In my Geometry course, we defined "affine map" by saying it's a map $T$ of the form $T(\mathbf{x}) = L(\mathbf{x})+\mathbf{b}$, where $L$ is a linear map. So an affine map is just a linear map with a translation by $T(\mathbf{0})=\mathbf{b}$.
Questions:
Is any map that preserves collinearity (ie. it maps a line to a line) affine?
If it's just a linear map with a translation, why bother studying it as a separate object? Instead of focusing all our attention on general linear maps.
On
Regarding question 2, here is an example which I hope will be sufficiently telling.
In vector space $E=\mathbb{R}^2$ : Let $O=(0,0), {\color{green}{O_1=(6,3)}}, s_O:E\to E, (x,y)\mapsto (-x,-y)$ and $s_{{\color{green}{O_1}}}:(x,y)\mapsto (12-x,6-y)$. Then, $s_{{\color{green}{O_1}}}s_O=t_{2{\color{red}b}}$, with ${\color{red}b}=O_1-O=(6,3)$. $s_O$ is is a well-known linear map; $s_{O_1}$ is an affine map ($s_{O_1}=t_{2b}s_O$).
No, not every collineation is an affine transformation.
According to the fundamental theorem of projective geometry, every collineation is a combination of a projective transformation and an automorphism of the underlying field. If the underlying field is the real numbers, then there is no non-trivial automorphism so every collineation over the reals is a projective transformation.

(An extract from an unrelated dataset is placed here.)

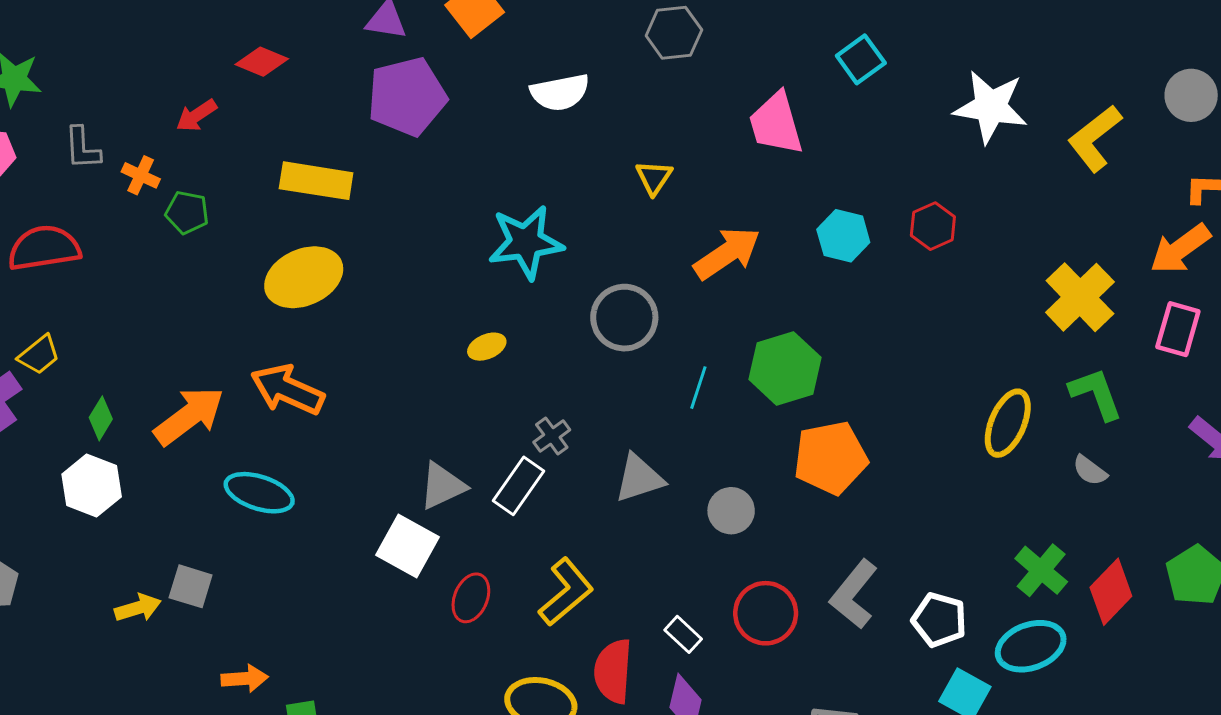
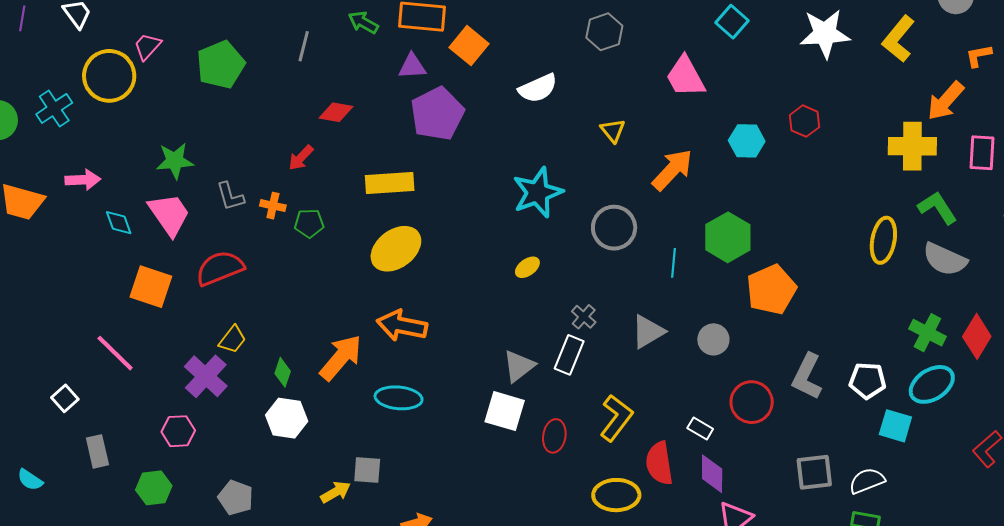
orange arrow: (1180, 249) -> (946, 101), moved
yellow cross: (1080, 297) -> (912, 146), turned -33
gray semicircle: (1090, 470) -> (945, 259), size x1.8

Projective transformations in general don't have to preserve parallelism. They form a larger class of transformations than the affine transformations. Every projective transformation that preserves parallel lines is an affine transformation.
Also, projective transformations are typically expressed as linear transformations with one more dimension, acting on homogeneous coordinate vectors.
One potential caveat is that the concept of a collineation is typically expressed for a projective plane, which in addition to the usual lines has one extra line, the line at infinity. Affine transformations leave the line at infinity invariant. Other projective transformations map a finite line to the line at infinity. If you restrict your view to the affine plane, then you could say that such a transformation does not really map lines to lines, because there is one line that doesn't get mapped to a line of the affine plane. If you take this stance and only consider transformations which map all lines of the affine plane to lines of the affine plane, without even a single exception and without allowing for the existence of a line at infinity, and if your affine plane is over the real numbers, then yes, those transformations would all be affine transformations.
If you have a wider class of transformations, you can use them to describe a wider range of operations that might have practical relevance for the field you study. If for example you are doing some animation, then being able to move things around would be very important. I don't see how a study of linear transformations could be a substitute for that.